The IRS has yet to provide guidance about the changes made by the American Rescue Plan Act (ARP) to the employee retention credit for the third and fourth quarters of 2021. Until the passage of the ARP, the ERC was only available for wages paid before July 1, 2021. In addition to extending the ERC through the end of the year, the ARP made additional changes, some of which were detailed in an earlier post.
We have received our first clues about what this forthcoming guidance might include with the publication of draft revised instructions for form 7200. The following are some insights gleaned from the draft.
The ARP includes a new, third definition of eligible employer. Besides the existing pathways of partial suspension due to government orders or significant decline in gross receipts, an employer may be eligible for ERC—only during the third and fourth quarters of 2021—if they are a “recovery startup business.” While the draft instructions make clear that this new eligibility is only available for those two quarters, it doesn’t yet help explain the most confusing component of the new eligibility standard. The draft more or less repeats the statutory language and says, “A recovery startup business is an employer that: Began carrying on a trade or business after February 15, 2020; Had average annual gross receipts of $1 million or less for the 3 tax years ending with the tax year before the calendar quarter in which the employee retention credit is claimed; and isn’t otherwise eligible for the third or the fourth quarter, as applicable, for the employee retention credit because business operations aren’t fully or partially suspended due to a governmental order or because gross receipts…aren’t less than 80%…” The first and third requirements are clear, but it is not yet clear how to calculate the average annual gross receipts for the 3 tax years etc. for businesses started after February 15, 2020. There is one clue on page 9 where the phrase, “Aggregation rules apply,” is added when referencing the recovery startup business. This indicates that the recovery startup business eligibility will be limited to those with average annual gross receipts under $1 million even if they were not in existence for three years, and if the new entity is part of an aggregated group, then the 3-year average gross receipts will be measured at the aggregated group level.
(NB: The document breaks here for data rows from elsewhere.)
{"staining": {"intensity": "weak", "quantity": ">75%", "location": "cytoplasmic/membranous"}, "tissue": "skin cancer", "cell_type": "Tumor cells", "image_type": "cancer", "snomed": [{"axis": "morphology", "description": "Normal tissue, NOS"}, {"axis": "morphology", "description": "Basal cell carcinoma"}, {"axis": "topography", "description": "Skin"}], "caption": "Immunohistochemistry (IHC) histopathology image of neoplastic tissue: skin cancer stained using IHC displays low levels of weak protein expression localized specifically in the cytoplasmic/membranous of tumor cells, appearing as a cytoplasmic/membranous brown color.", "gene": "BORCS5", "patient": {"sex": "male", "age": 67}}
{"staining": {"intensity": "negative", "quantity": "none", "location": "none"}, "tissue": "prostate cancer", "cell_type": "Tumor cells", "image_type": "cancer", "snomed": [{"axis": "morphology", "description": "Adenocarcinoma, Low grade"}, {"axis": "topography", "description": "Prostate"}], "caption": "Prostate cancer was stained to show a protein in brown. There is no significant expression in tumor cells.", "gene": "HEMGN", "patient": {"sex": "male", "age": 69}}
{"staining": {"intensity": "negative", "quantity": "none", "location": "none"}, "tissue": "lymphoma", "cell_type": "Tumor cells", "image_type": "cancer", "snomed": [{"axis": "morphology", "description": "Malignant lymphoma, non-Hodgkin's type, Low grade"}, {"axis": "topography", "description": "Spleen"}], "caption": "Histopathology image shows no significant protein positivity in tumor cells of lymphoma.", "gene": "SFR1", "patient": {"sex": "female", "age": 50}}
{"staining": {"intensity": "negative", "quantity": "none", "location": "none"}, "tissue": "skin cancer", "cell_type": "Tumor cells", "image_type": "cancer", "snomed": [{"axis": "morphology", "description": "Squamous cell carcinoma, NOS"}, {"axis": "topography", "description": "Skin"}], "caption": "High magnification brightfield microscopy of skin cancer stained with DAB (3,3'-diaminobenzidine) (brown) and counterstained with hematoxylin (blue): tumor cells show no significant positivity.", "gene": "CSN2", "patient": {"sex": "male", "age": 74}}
The third requirement, that the business “isn’t otherwise eligible for the third or the fourth quarter“ based on the government orders or gross receipts tests is notable. In several places, the draft emphasizes that employer is only eligible as a recovery startup business if they qualify for the ERC “solely because the business is a recovery startup business.” This idea is also reflected in the latest draft form 941 released on May 25 (see line 18b). Of course, it’s very likely that a business might simultaneously meet the requirements of the recovery startup business and also the significant reduction in gross receipts. The guidance being provided in these draft instructions is to first establish if the business is eligible because of government orders or a reduction in gross receipts and only if those don’t apply to consider if they are a recovery startup business, because the recovery startup business is limited to a cap of $50,000 per quarter in credit even if they have qualified wages that would otherwise exceed that amount. By indicating on form 7200 or 941 that the eligibility is solely based on the recovery startup business criteria, reporting more than $50,000 in credit will automatically invalidate the form. Therefore, a business that meets the criteria of the recovery startup business, but also has a significant decline in gross receipts should not indicate that they are eligible based on the recovery startup business criteria.
There are also changes in the ARP to the rules governing the interaction of ERC with other credits. For ERC generated in the third and fourth quarters only, credit cannot be claimed for wages used as payroll costs in connection with a Shuttered Venue Operator Grant or a Restaurant Revitalization Grant. Even though the Consolidated Appropriations Act disallowed “double dipping” ERC and PPP retroactively, the ARP did not retroactively disallow double dipping ERC with these new grant programs (see page 8).